Shortly afterwards, his mother died of a heart attack. He laid her body on the sidewalk, covered with a sheet, along with six other bodies, he said.

“I feel like a monster because I can not bury my mother,” he said through tears.

Finally, Mr. Shevchenko said Russian forces, under the barrel of a gun, took him and his sister out of their home and sent them to a filtration camp in Novoazovsk, a pro-Russian-occupied city in the Donetsk region of Ukraine. . power.

“They think they are saving us,” he said of the Russian troops. In the camp, he was taken fingerprints, interrogated and treated like a criminal, he said.

They were then sent to Russia, but came out through Georgia, then to Germany, Poland and back to Ukraine.

After losing so much, he reminds himself of who he is to be part of this community, he said. But the new play also offers him a fresh start. He said he never wanted to return to Mariupol.

Mr. Shevchenko easily flipped through a number of different characters in the performance. In one scene, he delivered one of Vasyl Stus’ most famous poems in a booming bass that filled the rehearsal room.

“How good it is that I am not afraid of death // And do not ask how heavy my cross is,” he said.

Nataliia Metliakova Marchenko, 63, who has performed with the theater company for more than 40 years, was born in Russia, but her parents moved to Mariupol when she was a child. She still has a Russian passport.

She spent weeks alone in her home while the city was bombed before her son’s friends helped her get to the west.

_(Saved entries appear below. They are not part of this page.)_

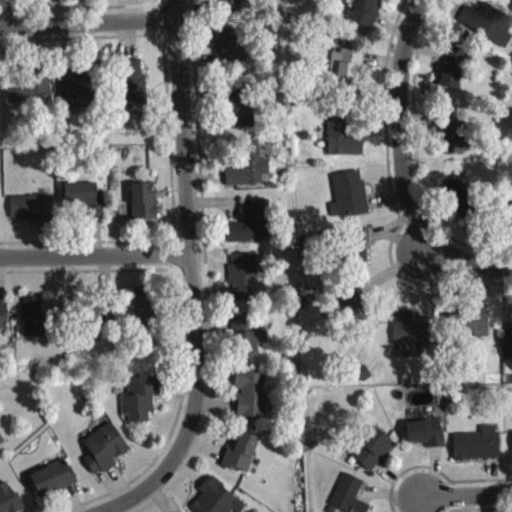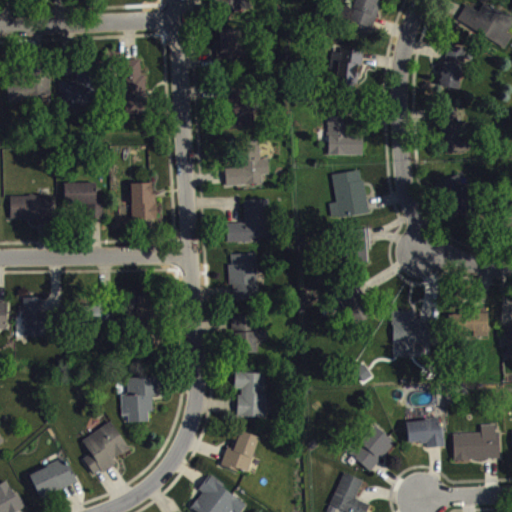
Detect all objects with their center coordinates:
building: (230, 7)
building: (367, 15)
road: (88, 26)
building: (488, 29)
building: (231, 54)
building: (454, 73)
building: (344, 80)
building: (135, 94)
building: (30, 96)
building: (80, 96)
building: (240, 112)
road: (403, 124)
building: (454, 137)
building: (344, 142)
building: (250, 172)
building: (350, 201)
building: (459, 201)
building: (85, 205)
building: (143, 207)
building: (32, 213)
building: (509, 221)
building: (252, 229)
building: (360, 252)
road: (95, 256)
road: (468, 263)
road: (192, 276)
building: (245, 282)
building: (4, 321)
building: (99, 321)
building: (35, 324)
building: (476, 329)
building: (410, 338)
building: (248, 341)
building: (510, 347)
building: (252, 400)
building: (141, 404)
building: (427, 438)
building: (2, 445)
building: (479, 450)
building: (105, 454)
building: (373, 454)
building: (242, 458)
building: (54, 484)
road: (469, 496)
building: (349, 498)
building: (217, 501)
building: (10, 502)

“When the Russians came, they came to ‘liberate’ me,” she said, with the Russian word, with clear sarcasm in her voice. “And they freed me from everything. They freed me from the theater, from my apartment, from my house, from everything. ”

Some actors of the company have stayed in Mariupol, she said, and are involved in an attempt by Russian authorities to reopen the original theater in September with performances in Russian. This plan has been widely criticized in Ukraine; Petro Andryushchenko, an adviser to the city’s mayor, likened it to “a dance on the graves”.

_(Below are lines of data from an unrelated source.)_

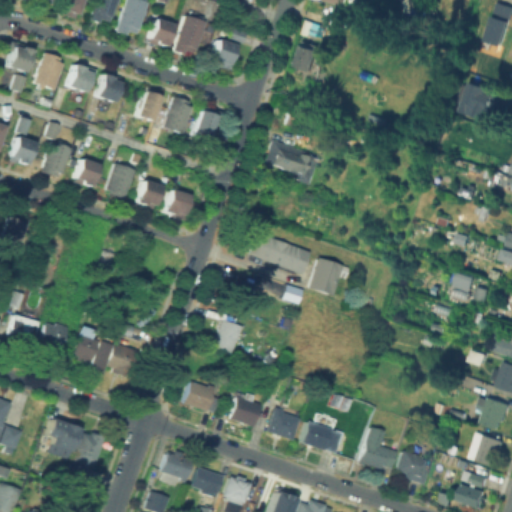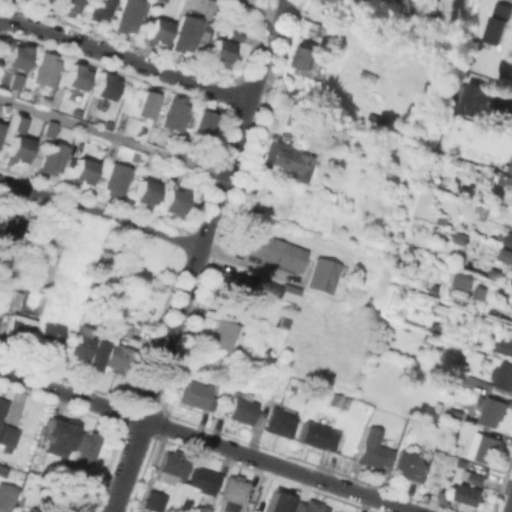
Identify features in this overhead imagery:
building: (50, 0)
building: (161, 0)
building: (16, 1)
building: (161, 1)
building: (335, 1)
building: (335, 1)
building: (403, 1)
building: (43, 3)
building: (65, 7)
building: (68, 8)
road: (254, 8)
building: (100, 9)
building: (100, 10)
building: (127, 16)
building: (129, 17)
building: (496, 22)
building: (499, 22)
building: (155, 31)
building: (184, 33)
building: (232, 33)
building: (157, 37)
building: (187, 37)
building: (234, 37)
building: (216, 52)
building: (12, 55)
building: (303, 55)
building: (306, 56)
road: (125, 57)
building: (219, 57)
building: (14, 62)
building: (43, 69)
building: (45, 73)
building: (74, 76)
building: (13, 81)
building: (75, 82)
building: (14, 87)
building: (102, 87)
building: (103, 92)
building: (477, 99)
building: (142, 104)
building: (483, 104)
building: (143, 109)
building: (172, 113)
building: (174, 118)
building: (198, 123)
building: (21, 128)
building: (47, 128)
building: (201, 129)
building: (49, 133)
building: (0, 134)
road: (113, 136)
building: (16, 149)
building: (17, 154)
building: (50, 158)
building: (287, 159)
building: (288, 160)
building: (52, 161)
building: (511, 169)
building: (80, 171)
building: (82, 177)
building: (115, 179)
building: (116, 182)
road: (16, 186)
building: (143, 192)
road: (41, 193)
building: (145, 197)
building: (172, 201)
building: (171, 202)
building: (443, 219)
road: (126, 220)
building: (10, 229)
building: (7, 230)
building: (509, 237)
building: (507, 238)
building: (460, 239)
building: (275, 251)
building: (504, 254)
building: (505, 254)
road: (198, 256)
building: (277, 257)
building: (496, 272)
building: (321, 274)
building: (322, 280)
building: (461, 280)
building: (236, 290)
building: (239, 293)
building: (481, 297)
building: (14, 298)
building: (21, 327)
building: (122, 327)
building: (17, 328)
building: (223, 334)
building: (50, 335)
building: (225, 335)
building: (46, 336)
building: (501, 344)
building: (83, 345)
building: (83, 346)
building: (503, 347)
building: (115, 357)
building: (121, 359)
building: (502, 374)
building: (505, 374)
building: (195, 395)
building: (198, 395)
building: (345, 401)
building: (243, 407)
building: (240, 410)
building: (489, 410)
building: (494, 411)
building: (279, 422)
building: (280, 423)
building: (7, 427)
building: (61, 431)
building: (6, 432)
building: (317, 435)
building: (322, 435)
building: (56, 436)
road: (206, 441)
building: (484, 445)
building: (453, 447)
building: (482, 447)
building: (7, 448)
building: (85, 448)
building: (372, 449)
building: (81, 452)
building: (375, 453)
building: (409, 465)
building: (411, 465)
building: (170, 467)
building: (173, 467)
building: (3, 468)
building: (471, 477)
building: (202, 479)
building: (205, 479)
building: (476, 485)
building: (234, 490)
building: (230, 492)
building: (468, 493)
building: (5, 496)
building: (7, 497)
building: (155, 500)
building: (152, 501)
building: (276, 502)
building: (277, 503)
building: (74, 505)
building: (308, 506)
building: (308, 506)
building: (199, 509)
building: (203, 509)
building: (65, 510)
building: (20, 511)
building: (25, 511)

Dmytro Murantsev, a 22-year-old actor, sought refuge with his girlfriend and her mother in the theater’s basement for weeks before the strike. He said it became so crowded that people had to sleep in shifts.

“We thought we would die there,” he said.

But the fighting was so intense in the surrounding area that they could not leave. They mark the days on the wall. “We were losing our minds,” he said.

The day of the attack, they heard a jet buzzing and the earth moving beneath them felt, he said. Dust flew from the floor through the air. The walls shook.

“People shouted for help, tried to get out, died before us,” he said. “Children tried to dig out their parents.”

He saw his girlfriend shout “I hate him,” over and over again – referring to Russian President Vladimir V. Putin – but he could not hear her as the noise of destruction drowned everything out. She also survived, he said, but fled to Germany with her mother and cat.

Even though the weeks have passed, Mr. Murantsev was still stuck in that moment. “I’m still processing it to be honest,” he said.